The Cowardly part of his Cowardly Lion act lies in the rest of what he said:
Clearly the states have the right to make these kinds of decisions about benefits and legal relationships and that’s always been the way it is. I think there should be less federal regulation not more. [emphasis mine]
Problem #1: When the federal government exercised no say in marriage laws of individual states, 13 or 14 states decided that whites and African Americans could not legally marry. That issue was dealt with in the Loving v. Viginia Supreme Court ruling.
Problem #2: No civil union is recognized by the federal government, which grants more than a thousand rights and benefits to married couples.
Here are two major examples of the consequences of not having equal federal rights and benefits: income tax and health care.
Income tax: Every year my partner and I have to do two federal tax returns apiece: one as if we were filing separately, as legal strangers; one as if we could file jointly, as the all-but-married, civilly united couple that we are. Because Vermont’s state taxes are a percentage of federal taxes, and the federal government does not recognize our legal relationship, the second federal return is required to enable us to file our state taxes as a couple.

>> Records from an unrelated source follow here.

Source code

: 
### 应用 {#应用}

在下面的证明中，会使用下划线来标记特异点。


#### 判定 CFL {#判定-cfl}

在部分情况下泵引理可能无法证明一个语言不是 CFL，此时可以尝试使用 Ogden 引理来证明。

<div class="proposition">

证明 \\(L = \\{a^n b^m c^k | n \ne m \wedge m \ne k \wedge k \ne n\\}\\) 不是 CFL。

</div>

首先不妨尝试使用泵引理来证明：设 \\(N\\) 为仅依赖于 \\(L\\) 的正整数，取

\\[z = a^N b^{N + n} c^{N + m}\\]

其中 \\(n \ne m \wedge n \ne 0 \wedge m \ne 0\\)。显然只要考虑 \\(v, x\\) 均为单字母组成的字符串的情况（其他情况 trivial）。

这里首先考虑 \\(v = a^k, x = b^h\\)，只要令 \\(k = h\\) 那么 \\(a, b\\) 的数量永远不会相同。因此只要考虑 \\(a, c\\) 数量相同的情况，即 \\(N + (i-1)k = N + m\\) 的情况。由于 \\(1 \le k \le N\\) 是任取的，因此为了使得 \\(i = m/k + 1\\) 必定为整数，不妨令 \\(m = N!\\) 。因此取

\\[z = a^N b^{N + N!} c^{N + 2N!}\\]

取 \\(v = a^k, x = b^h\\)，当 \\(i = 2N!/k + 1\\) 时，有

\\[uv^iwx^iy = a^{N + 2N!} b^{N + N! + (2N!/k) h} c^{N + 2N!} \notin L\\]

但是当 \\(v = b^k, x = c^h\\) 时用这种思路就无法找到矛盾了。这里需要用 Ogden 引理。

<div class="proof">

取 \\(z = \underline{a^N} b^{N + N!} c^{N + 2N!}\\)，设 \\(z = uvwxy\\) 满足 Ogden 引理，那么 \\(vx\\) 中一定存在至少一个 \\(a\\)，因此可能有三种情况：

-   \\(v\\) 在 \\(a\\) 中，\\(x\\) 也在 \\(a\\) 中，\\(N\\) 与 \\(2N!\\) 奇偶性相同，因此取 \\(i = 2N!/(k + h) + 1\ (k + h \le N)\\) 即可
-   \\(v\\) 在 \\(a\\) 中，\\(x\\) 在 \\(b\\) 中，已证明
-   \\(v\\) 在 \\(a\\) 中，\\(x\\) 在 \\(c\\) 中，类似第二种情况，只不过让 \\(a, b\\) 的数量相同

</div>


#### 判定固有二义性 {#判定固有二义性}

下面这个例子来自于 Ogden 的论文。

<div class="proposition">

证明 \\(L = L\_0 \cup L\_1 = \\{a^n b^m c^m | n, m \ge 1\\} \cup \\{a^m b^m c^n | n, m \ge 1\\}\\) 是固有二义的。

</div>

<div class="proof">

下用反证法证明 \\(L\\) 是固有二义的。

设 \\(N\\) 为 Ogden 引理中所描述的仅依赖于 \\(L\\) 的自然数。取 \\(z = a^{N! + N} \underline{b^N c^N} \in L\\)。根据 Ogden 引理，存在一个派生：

Not only do we have to give the state copies of our fake second federal return in order to prove our numbers (which no mixed-gender married couple has to do), but because we do not get to file federal tax returns as a couple, we lose out on more than a thousand dollars a year in refunds. Screw all that whining about the so-called “marriage penalty.” We — and all other Vermont gay and lesbian civil union couples — lose serious cash every year on a major “civil union penalty.”
Howard Dean’s support of “states’ rights” with regard to marriage and civil unions ignores this federally enforced major economic disadvantage.
Health care: One of Bush’s few “big ideas” (other than war as a vehicle for transfer of wealth) was employer-and-employee-funded, consumer-controlled “Health Care Savings Accounts” to supplement (in some cases to replace) employer-paid health insurance. It was supposed to help slow the growth of health care expenses by enlisting the consumer in making choices based on cost and real necessity not just on whether the insurance plan would pay for any given piece of premium care.
Even if you accept the premise (and so far I can’t say it has worked well), it is a federal program. Because it is a federal program, the amount of my spouse’s health care savings account money we can use for my health care expenses is: ZERO. Zip. Nada. Nichts. Nothing. At the same time, married couples can use their health care savings account money for any family member’s expenses. My spouse’s employer has made an HCSA part of its diminishing health insurance benefit package.
And that’s not even mentioning all the other issues from Social Security survivor’s benefits to buying a family pass to national parks.
So, Mr. DNC Chairman Howard Dean, thanks for the incremental step toward equality in Vermont. Thanks for supporting civil unions so that Heartland Democrats who are confused or uncertain, or fear that the issue will bite them in the next election will know that their party’s leader thinks civil unions are okay (but not “gay marriage”) — and just in case that’s too scary, that he supports “states’ rights.” BTW, your statement on civil unions appears nowhere on the DNC site, so maybe I’m giving you more credit than you deserve.
The courage you showed seven years ago in signing Vermont’s civil unions law and your cowardice in doing it “in the closet” shows in what you did not say this week: “States should be able to define marriage and civil unions, and in the name of equality for ALL Americans, as long as the federal government awards benefits to married couples, those benefits must also be awarded equally to partners in civil union.”